Using the JSOM, each volunteer will begin to work through the data for that district.

  • Local knowledge
  • Bing aerial layer
  • Existing OSM data
  • Address data import

Workflow

  • Click on the task tab above and claim a task on the map to the right by clicking on an area you'd like to work in
  • Click the "JOSM" button, this will open the area in JOSM and load up existing OSM data
  • Click the ".osm" button, this will open new address data in a separate layer
  • Select the new addresses layer and validate the layer, fix all issues (more in Tips & Tricks below)
  • Copy all geometry from addresses layer and paste it into the existing OSM data layer.
  • Run validation on the existing OSM data layer that now contains new data, resolve all issues emanating from collisions between existing and new data (see merge rules).
  • Do a sanity check on data: Do addresses correspond to adjacent roads? (more on imagery below)
  • Merge with existing address data.
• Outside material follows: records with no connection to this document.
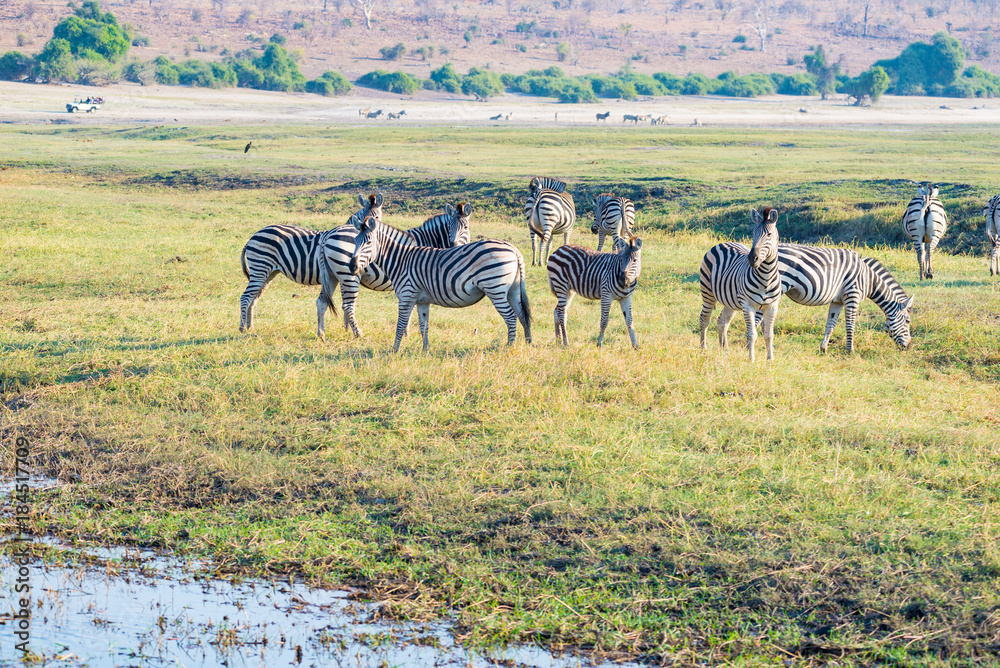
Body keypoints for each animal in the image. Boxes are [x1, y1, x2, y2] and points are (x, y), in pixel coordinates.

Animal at [239, 193, 383, 337]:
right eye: (365, 215)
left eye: (377, 217)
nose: (369, 227)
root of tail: (253, 236)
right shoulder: (345, 273)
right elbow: (347, 304)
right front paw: (349, 328)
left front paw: (347, 328)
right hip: (260, 267)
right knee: (245, 297)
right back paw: (242, 328)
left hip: (268, 273)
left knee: (253, 298)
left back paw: (250, 327)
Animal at [318, 202, 473, 338]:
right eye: (450, 227)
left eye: (465, 227)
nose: (454, 245)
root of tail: (328, 234)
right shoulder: (415, 282)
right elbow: (411, 310)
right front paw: (406, 333)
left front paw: (405, 332)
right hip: (348, 275)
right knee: (348, 306)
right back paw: (358, 334)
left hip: (332, 276)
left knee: (322, 302)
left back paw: (323, 334)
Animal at [345, 216, 531, 352]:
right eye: (355, 242)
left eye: (368, 243)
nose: (352, 267)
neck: (401, 260)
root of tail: (513, 249)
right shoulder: (422, 300)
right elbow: (423, 326)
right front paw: (425, 350)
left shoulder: (406, 296)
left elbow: (400, 325)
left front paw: (394, 351)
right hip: (512, 290)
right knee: (522, 314)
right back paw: (528, 343)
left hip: (495, 289)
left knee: (511, 317)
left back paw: (509, 347)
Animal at [699, 207, 782, 362]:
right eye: (753, 233)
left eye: (769, 234)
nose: (752, 258)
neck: (766, 277)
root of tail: (722, 243)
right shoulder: (748, 305)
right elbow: (752, 334)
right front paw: (751, 360)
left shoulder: (772, 306)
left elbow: (769, 335)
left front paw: (770, 360)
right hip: (707, 293)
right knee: (704, 320)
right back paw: (703, 348)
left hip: (729, 301)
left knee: (722, 321)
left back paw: (724, 349)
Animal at [760, 245, 914, 353]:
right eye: (907, 321)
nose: (909, 346)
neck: (868, 280)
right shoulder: (852, 296)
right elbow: (850, 325)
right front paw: (850, 351)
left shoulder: (837, 301)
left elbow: (831, 325)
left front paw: (823, 349)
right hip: (776, 287)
Use the JOSM "m" key to merge nodes. Check for addresses in POI and merge to new address data.
  • To merge with a building outline, use the Replace Geometry (Ctrl+Sift+G) by selection the existing building outline and the new address node. Note: Only merge building outline with an address node if the building outline contains just one address node.
  • Upload data to OSM
  • Go back to the Tasking Manager and mark the task as done (but not as validated)

Importer Quality Checks

The accepting tasks from the Tasking Manager should fix the following issues when importing addresses to help insure a high quality import:

  • Street addresses match nearby street name. If the addr:street does not match the street, verify the OSM tag against the latest TIGER road overlay. If there is no match the district should be skipped. Notify Clifford Snow of discrepancy. Additionally, add a note asking for a verification of street names.
  • Look for duplicate addresses. Check POI for address tags. Often POI's are added with incomplete addresses. Merge the imported address with the POI.
  • If a single address is inside of a building outline, merge the two. Leave multiple addresses inside building outlines as individual nodes.
  • Attempt to clean up misaligned roads by using the Bing background image as well as the "New & Misaligned TIGER Roads (TIGER 2013)"


Conflation Tools

Since the JOSM Conflation plugin is still broken, users will manually conflate address points

Known Dataset Conflation Issues

Local knowledge Issue: this is a great opportunity to infuse a lot of richness into King County's OSM data.
Approach: volunteers will be asked to add information they know along the way. For example: if you know the corner address for a building is a coffeeshop, add that information while you're buzzing about in the import.

Dedicated Import Account

Users will be expected to obtain an unique import account, for example, user Glassman might pick Glassman_Import.

QA

Validation

  • Pre-import training
  • Use of validation tools in the Tasking Manager process
  • Group activities and IRC for question answering during the import.